That being said... at its core, "The Family Upstairs" is about a cult. The family who originally lived at 16 Cheyne Walk allows themselves to get roped into a weird cult, run by a man, who takes over the home and basically holds everyone hostage. It's a really twisted, disgusting story and you're constantly rooting for something to break the cult apart.

Before we understand what's happening in the past with the 16 Cheyne Walk family, we meet Libby who inherits this gorgeous, huge home. It's the home where she was found as a baby, in her crib, with adults dead downstairs and no one else around.

That in itself was enough to grab my attention and I was soon down the rabbit hole, addicted to the story and trying to figure out what exactly happened.

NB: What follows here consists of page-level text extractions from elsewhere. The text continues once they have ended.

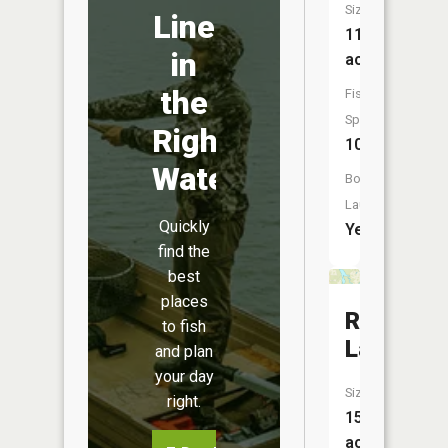
Size:
Line
11,473
in
acres
the
Fish
Species:
Right
10
Water
Boat
Launch:
Quickly
Yes
find the
best
places
Rice
to fish
Lake
and plan
your day
Size:
right.
156
acres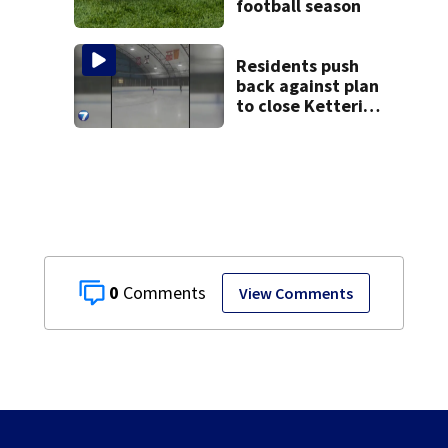
football season
Residents push
back against plan
to close Kettering
Ice Arena
0
View Comments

It seems to be a must-have in writing these days to go back and forth between past and present. It's very hard to remember a time where this wasn't the norm. "The Family Upstairs" also used that writing device; it went back and forth between Libby's present POV and the past's Henry... later on, Lucy.

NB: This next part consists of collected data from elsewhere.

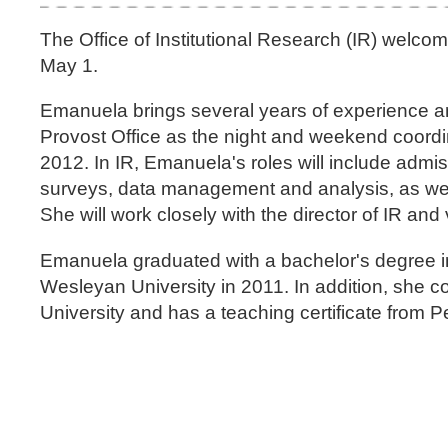
The Office of Institutional Research (IR) welco
May 1.
Emanuela brings several years of experience an
Provost Office as the night and weekend coordi
2012. In IR, Emanuela's roles will include admi
surveys, data management and analysis, as well a
She will work closely with the director of IR a
Emanuela graduated with a bachelor's degree
Wesleyan University in 2011. In addition, she 
University and has a teaching certificate from P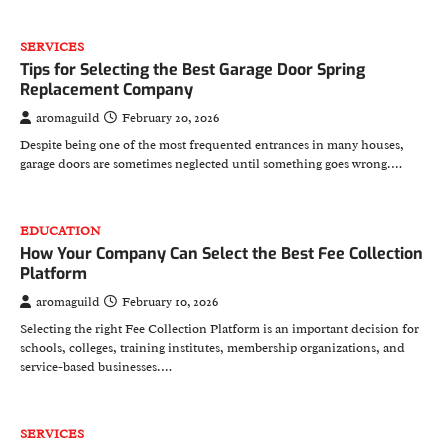
SERVICES
Tips for Selecting the Best Garage Door Spring
Replacement Company
aromaguild
February 20, 2026
Despite being one of the most frequented entrances in many houses,
garage doors are sometimes neglected until something goes wrong.…
EDUCATION
How Your Company Can Select the Best Fee Collection
Platform
aromaguild
February 10, 2026
Selecting the right Fee Collection Platform is an important decision for
schools, colleges, training institutes, membership organizations, and
service-based businesses.…
SERVICES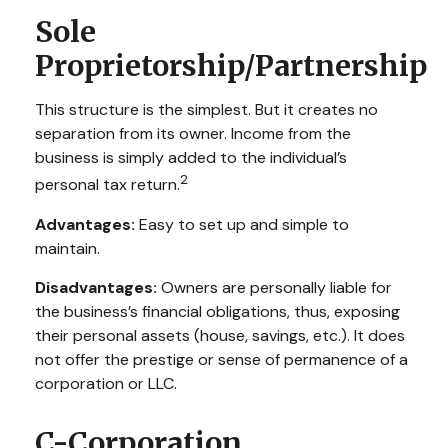
Sole
Proprietorship/Partnership
This structure is the simplest. But it creates no
separation from its owner. Income from the
business is simply added to the individual’s
2
personal tax return.
Advantages:
Easy to set up and simple to
maintain.
Disadvantages:
Owners are personally liable for
the business’s financial obligations, thus, exposing
their personal assets (house, savings, etc.). It does
not offer the prestige or sense of permanence of a
corporation or LLC.
C-Corporation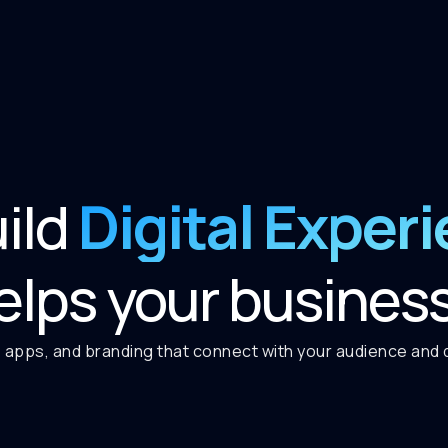
Digital Exper
ild
elps your busines
 apps, and branding that connect with your audience and de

We see how their stories came to meet in the middle, how Henry handled his parents forcing him to join a cult and letting these strange people intertwine themselves into their lives. Henry's family lost everything and we see the slow, horrific process of it. Eventually, you begin to understand everything that happened, why it happened, and who exactly it happened to.

"The Family Upstairs" wasn't scary... it was just plain creepy. It gave me similar vibes to "The Roanoke Girls"... super weird, super creepy and very interesting.

The book was a bit slow to start and a little hard to follow, especially from Henry's point of view but once you understand what's happening, you become highly invested. It was a wild ride and one that you will love to be on. 

If you love creepy, you will love "The Family Upstairs".